8. A sensing device based on an opto-mechanical harmonic mode-locked fiber laser according to claim 3, characterized in that the output power of the pump laser is adjustable.

9. The optical mechanical harmonic mode-locked fiber laser based sensing device according to any one of claims 1-8, wherein the sensing fiber is a commercial standard single mode fiber, a highly nonlinear fiber, a polyimide coated fiber or a photonic crystal fiber.

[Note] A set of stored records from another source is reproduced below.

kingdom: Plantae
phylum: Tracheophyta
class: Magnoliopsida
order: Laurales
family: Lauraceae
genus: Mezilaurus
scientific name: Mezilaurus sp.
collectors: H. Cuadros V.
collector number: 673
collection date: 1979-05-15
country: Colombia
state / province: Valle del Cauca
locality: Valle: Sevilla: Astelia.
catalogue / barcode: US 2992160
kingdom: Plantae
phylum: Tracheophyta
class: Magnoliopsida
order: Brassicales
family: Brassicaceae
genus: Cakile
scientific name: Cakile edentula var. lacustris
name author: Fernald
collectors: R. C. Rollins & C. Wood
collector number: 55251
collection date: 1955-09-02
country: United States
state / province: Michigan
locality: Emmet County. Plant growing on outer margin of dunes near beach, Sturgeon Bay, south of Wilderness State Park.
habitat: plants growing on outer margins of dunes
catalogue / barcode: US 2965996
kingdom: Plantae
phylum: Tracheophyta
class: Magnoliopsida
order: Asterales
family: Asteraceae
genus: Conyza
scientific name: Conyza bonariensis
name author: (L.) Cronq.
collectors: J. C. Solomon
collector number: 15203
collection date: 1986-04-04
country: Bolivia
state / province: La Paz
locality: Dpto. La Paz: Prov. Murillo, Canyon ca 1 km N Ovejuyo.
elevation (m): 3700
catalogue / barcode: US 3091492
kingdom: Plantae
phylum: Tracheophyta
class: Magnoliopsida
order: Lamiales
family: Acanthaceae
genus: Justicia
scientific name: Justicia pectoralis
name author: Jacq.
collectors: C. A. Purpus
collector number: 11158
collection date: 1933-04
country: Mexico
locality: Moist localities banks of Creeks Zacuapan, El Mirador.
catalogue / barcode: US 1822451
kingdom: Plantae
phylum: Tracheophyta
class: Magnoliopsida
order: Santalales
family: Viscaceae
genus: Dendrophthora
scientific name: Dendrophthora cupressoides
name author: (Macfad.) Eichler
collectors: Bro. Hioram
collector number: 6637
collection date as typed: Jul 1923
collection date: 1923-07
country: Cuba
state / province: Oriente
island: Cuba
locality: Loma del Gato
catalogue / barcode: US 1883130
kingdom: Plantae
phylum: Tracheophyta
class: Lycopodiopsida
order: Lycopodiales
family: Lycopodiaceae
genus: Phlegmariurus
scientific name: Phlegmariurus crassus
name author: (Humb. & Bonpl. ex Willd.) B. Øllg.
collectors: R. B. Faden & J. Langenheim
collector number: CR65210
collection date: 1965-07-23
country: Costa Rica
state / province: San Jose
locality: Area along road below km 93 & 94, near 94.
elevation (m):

10. A sensing method based on an opto-mechanical harmonic mode-locked fiber laser, realized by the sensing device according to any one of claims 1-9, comprising the steps of:

step 1: according to f _N ＝N×f≈Ω _m And FSR is greater than or equal to Γ _m 2, constructing the optical mechanical harmonic lockA fiber laser in a mode condition; f (f) _N A frequency N times the laser cavity round trip frequency f; omega shape _m For a certain forward Brillouin acoustic wave mode R of a sensing optical fiber in a ring-shaped laser resonant cavity _0,m Is a resonant frequency of (a); FSR is the interval between different longitudinal modes; Γ -shaped structure _m Is R _0,m Forward brillouin scattering spectrum linewidth guided by acoustic wave mode;

as known from the opto-mechanical harmonic mode locking condition f=fsr=c/nL, the laser cavity round trip frequency f and FSR depend on the total cavity length L of the mode-locked fiber laser; whereas omega _m And Γ _m Depending on the type of fiber used in the laser resonator;

when the type of the optical fiber used by the laser resonant cavity is determined, the corresponding omega of the optical fiber is obtained _m And Γ _m Adding a sensing optical fiber with the length of L, so that f and FSR corresponding to the length L of the resonant cavity meet the opto-mechanical harmonic mode locking condition; raising the power of pumping light, regulating the optical fiber polarization controller to realize stable single longitudinal mode N-order harmonic mode locking laser output signal, and setting the frequency value corresponding to the single longitudinal mode sensing signal as f at room temperature _N ；

Step 2: monitoring the frequency change of the single longitudinal mode sensing signal in real time by using a beat frequency demodulation device;

according to the formula Δt=Δf _N /v _T Namely, demodulating the change condition of the external temperature; f (f) _N The frequency value corresponds to a single longitudinal mode sensing signal at room temperature;

Δf _N the frequency offset of the single longitudinal mode sensing signal caused by the change of the external temperature is monitored in real time through a beat frequency demodulation device;the temperature sensitivity of the single longitudinal mode sensor signal obtained by the formula (2).